The fuel situation in Crimea is driven not by a single factor but by several overlapping ones, with logistics being the key one. According to a number of analytical and media sources, fuel deliveries to the peninsula are being hampered by the limited capacity of the Kerch Bridge and risks to land and sea delivery routes.
The result is a classic “distribution shortage” scenario: the resource formally exists, but it does not always reach end consumers evenly. This manifests itself in the form of lines at gas stations, temporary sales bans, or limits on fuel dispensing.
Fuel: From Rationing to the Black Market
At various times over the past few weeks, restrictions on gasoline sales have been reported—ranging from rationing systems to a complete suspension of sales to private individuals. Such measures are usually introduced not because of a complete lack of supply, but due to uneven distribution and an attempt to stabilize fuel stocks at gas stations. Under such conditions, secondary markets quickly emerge—including private sales, resale, or price gouging at locations with remaining stock.
Another factor is the rise in delivery costs. As logistics become more complex, each stage of transportation adds to the final price, creating sharp price gaps between the official and informal market segments.
Food and the Consumer Market
Alongside fuel, fluctuations are being observed in the market for staple goods. The most frequently mentioned items are those with high logistical dependence—grains, sugar, and basic grocery items.
Under such conditions, wholesale prices may converge with retail prices, indicating a breakdown of the usual multi-tiered supply chain. This does not necessarily mean a shortage of goods, but it does point to a reduction in inventory buffers and less predictable supply.
Logistics as the Key Node of the Problem
Analysts refer to this situation as a “managed shortage,” which occurs when the system is still functioning but is operating under constant constraints.
The key point here is not a lack of resources per se, but the difficulty in ensuring their stable delivery. Under such conditions, any logistics system begins to operate unevenly: some regions are better supplied, while others are worse off.
Transportation and Infrastructure Pressures
The transportation sector deserves special mention. There are reports of difficulties with bus and shuttle services due to risks on certain routes and changes in logistics routes.

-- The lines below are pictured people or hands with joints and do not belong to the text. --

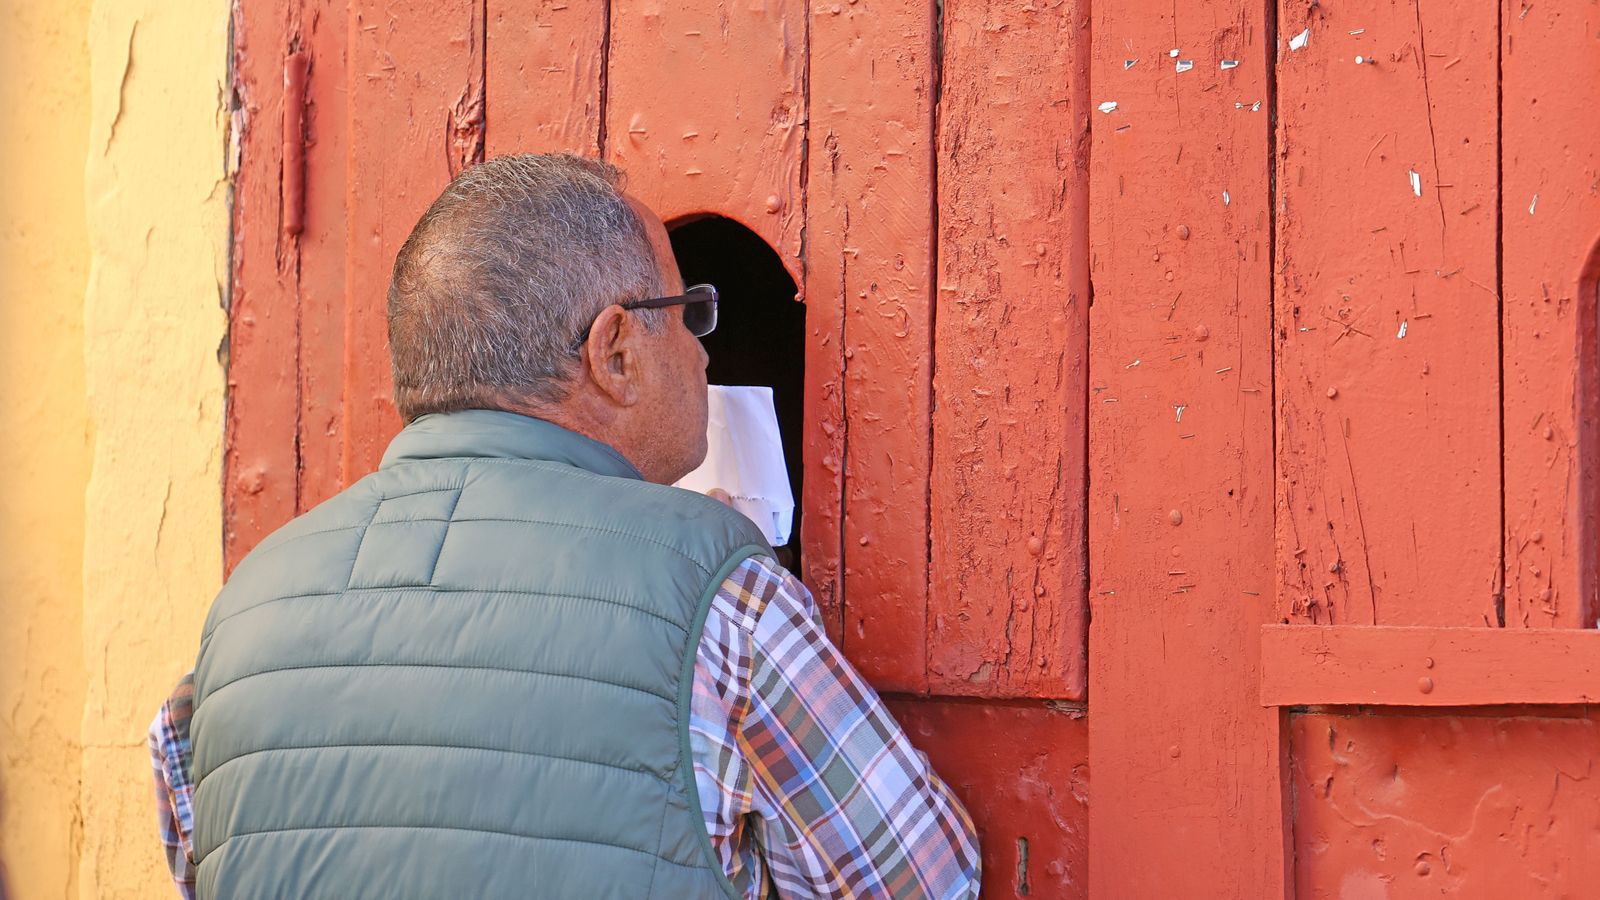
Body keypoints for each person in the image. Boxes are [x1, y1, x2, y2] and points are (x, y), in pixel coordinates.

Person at [148, 154, 981, 899]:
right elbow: (927, 881)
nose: (702, 353)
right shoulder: (724, 599)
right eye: (687, 314)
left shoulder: (242, 614)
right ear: (614, 350)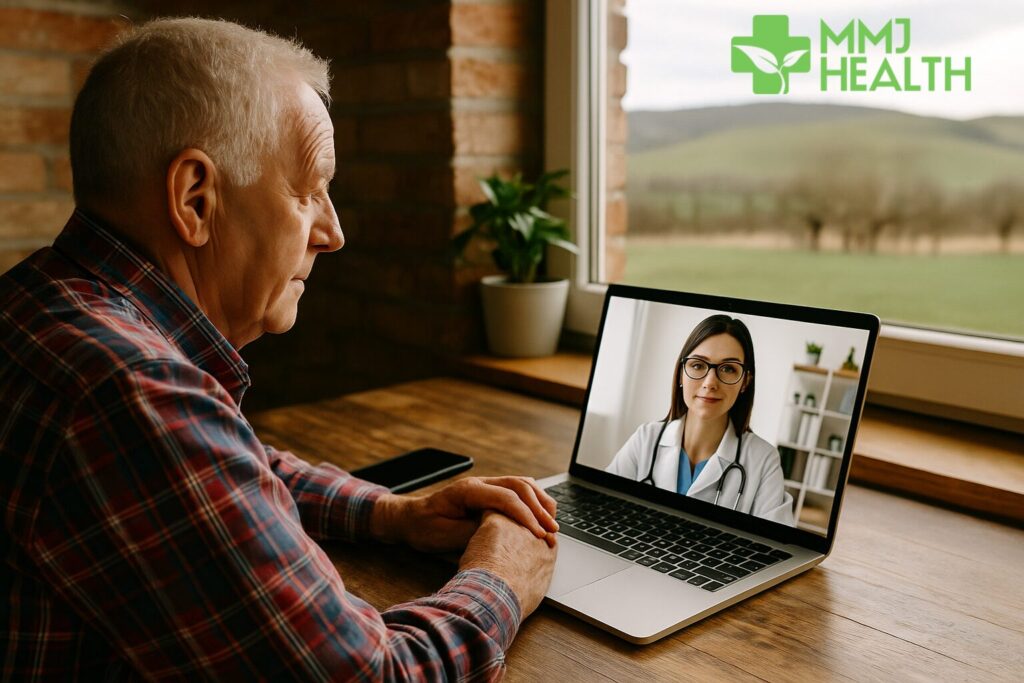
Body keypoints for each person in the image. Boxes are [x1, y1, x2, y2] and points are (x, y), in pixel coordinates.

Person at [0, 18, 558, 680]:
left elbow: (223, 462)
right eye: (310, 189)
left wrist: (391, 512)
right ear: (196, 199)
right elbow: (374, 676)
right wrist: (501, 573)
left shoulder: (43, 304)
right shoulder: (129, 389)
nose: (334, 232)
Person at [606, 315, 795, 525]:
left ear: (744, 383)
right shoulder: (646, 438)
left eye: (728, 369)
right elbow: (602, 509)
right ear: (680, 374)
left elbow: (777, 545)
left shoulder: (763, 460)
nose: (710, 382)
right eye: (698, 365)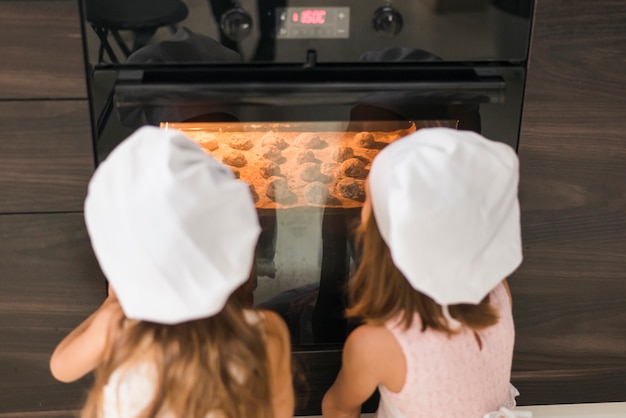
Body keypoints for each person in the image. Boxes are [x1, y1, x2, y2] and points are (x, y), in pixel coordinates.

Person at [49, 126, 294, 418]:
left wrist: (114, 303)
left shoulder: (116, 328)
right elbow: (278, 412)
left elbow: (61, 367)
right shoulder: (268, 332)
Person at [322, 127, 528, 418]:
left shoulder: (376, 344)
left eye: (368, 197)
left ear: (380, 240)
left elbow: (338, 407)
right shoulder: (499, 292)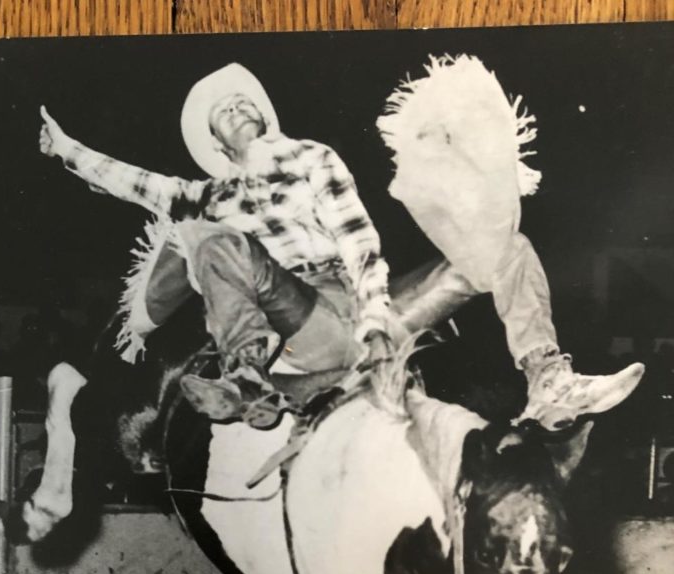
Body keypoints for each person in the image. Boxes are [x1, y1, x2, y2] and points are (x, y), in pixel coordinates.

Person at [39, 62, 643, 431]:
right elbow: (133, 182)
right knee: (205, 237)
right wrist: (65, 149)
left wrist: (378, 317)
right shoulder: (208, 196)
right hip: (298, 317)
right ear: (215, 140)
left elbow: (359, 241)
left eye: (244, 100)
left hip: (362, 306)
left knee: (506, 247)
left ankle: (547, 378)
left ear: (265, 116)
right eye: (225, 111)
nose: (239, 107)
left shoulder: (311, 157)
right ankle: (247, 378)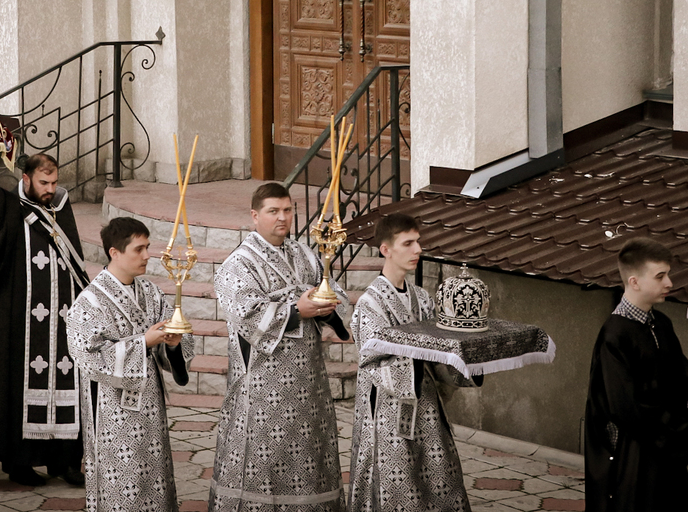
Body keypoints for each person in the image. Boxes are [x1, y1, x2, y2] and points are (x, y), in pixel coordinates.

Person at [209, 182, 351, 512]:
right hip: (263, 385)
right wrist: (297, 309)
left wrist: (326, 307)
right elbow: (245, 314)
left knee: (310, 454)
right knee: (264, 456)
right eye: (273, 211)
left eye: (287, 210)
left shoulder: (305, 254)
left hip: (309, 384)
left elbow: (336, 293)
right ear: (255, 216)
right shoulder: (238, 263)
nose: (282, 218)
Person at [0, 153, 88, 487]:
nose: (50, 189)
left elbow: (74, 259)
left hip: (61, 318)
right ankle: (19, 463)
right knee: (18, 386)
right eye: (43, 182)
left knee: (68, 382)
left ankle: (65, 462)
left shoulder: (60, 206)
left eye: (54, 182)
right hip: (21, 318)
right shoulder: (11, 207)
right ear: (26, 179)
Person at [348, 213, 479, 512]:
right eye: (408, 243)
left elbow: (440, 353)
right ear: (386, 250)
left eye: (418, 242)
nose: (418, 249)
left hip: (429, 407)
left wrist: (468, 361)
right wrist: (420, 356)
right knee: (399, 489)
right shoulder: (370, 305)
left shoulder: (422, 298)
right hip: (389, 414)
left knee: (441, 482)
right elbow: (373, 364)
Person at [67, 216, 193, 511]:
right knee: (122, 485)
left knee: (154, 476)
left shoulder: (151, 293)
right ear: (114, 252)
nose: (147, 255)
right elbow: (88, 357)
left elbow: (173, 342)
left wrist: (172, 343)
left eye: (147, 247)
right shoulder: (89, 302)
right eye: (139, 249)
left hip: (151, 406)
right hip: (112, 411)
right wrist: (143, 342)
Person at [584, 238, 688, 512]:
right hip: (633, 458)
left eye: (668, 274)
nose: (669, 283)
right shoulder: (614, 336)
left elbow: (682, 378)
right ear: (634, 282)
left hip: (661, 449)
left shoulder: (661, 323)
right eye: (660, 276)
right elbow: (627, 409)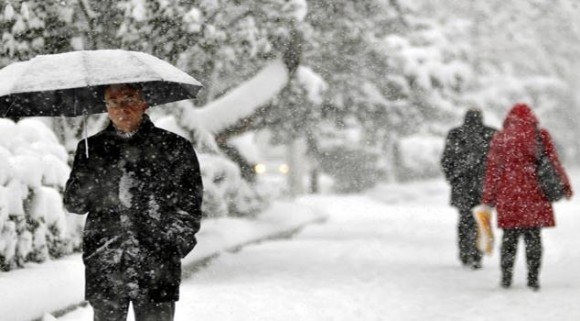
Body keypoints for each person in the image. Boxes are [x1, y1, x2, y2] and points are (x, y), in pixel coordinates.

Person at [64, 83, 203, 320]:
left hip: (157, 264)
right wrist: (89, 176)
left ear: (144, 102)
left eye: (129, 99)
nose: (122, 108)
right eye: (113, 101)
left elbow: (189, 205)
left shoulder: (174, 147)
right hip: (105, 260)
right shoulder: (90, 149)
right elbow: (74, 204)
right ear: (105, 107)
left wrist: (172, 244)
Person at [481, 103, 572, 291]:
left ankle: (506, 278)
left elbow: (493, 170)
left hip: (509, 195)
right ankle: (533, 279)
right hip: (534, 194)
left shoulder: (501, 138)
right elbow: (554, 162)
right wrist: (565, 186)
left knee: (509, 238)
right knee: (533, 237)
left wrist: (489, 198)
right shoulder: (540, 135)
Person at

This creates an additional domino effect: if transportation becomes more difficult, delivery costs rise; if delivery costs rise, the price of goods increases; and if prices rise, affordability for the population declines.
Energy and Infrastructure
Some reports point to instability in the energy infrastructure, which also affects logistics and the operation of urban systems. Periodic power outages or restrictions on energy supply further complicate the operation of gas stations, warehouses, and cold chains. Under such conditions, infrastructure problems begin to reinforce one another: fuel affects transportation, transportation affects supply, and energy affects all other links in the chain.
The situation in Crimea does not appear to be a sudden collapse, but rather a cumulative crisis of logistics and infrastructure. It is shaped by the intersection of three factors: complicated supply routes, limited reserves, and rising delivery costs. The result is an unstable equilibrium: basic needs are partially met, but with constant disruptions, rationing, and price fluctuations—which is the main hallmark of a “managed shortage” that is gradually evolving into a systemic problem.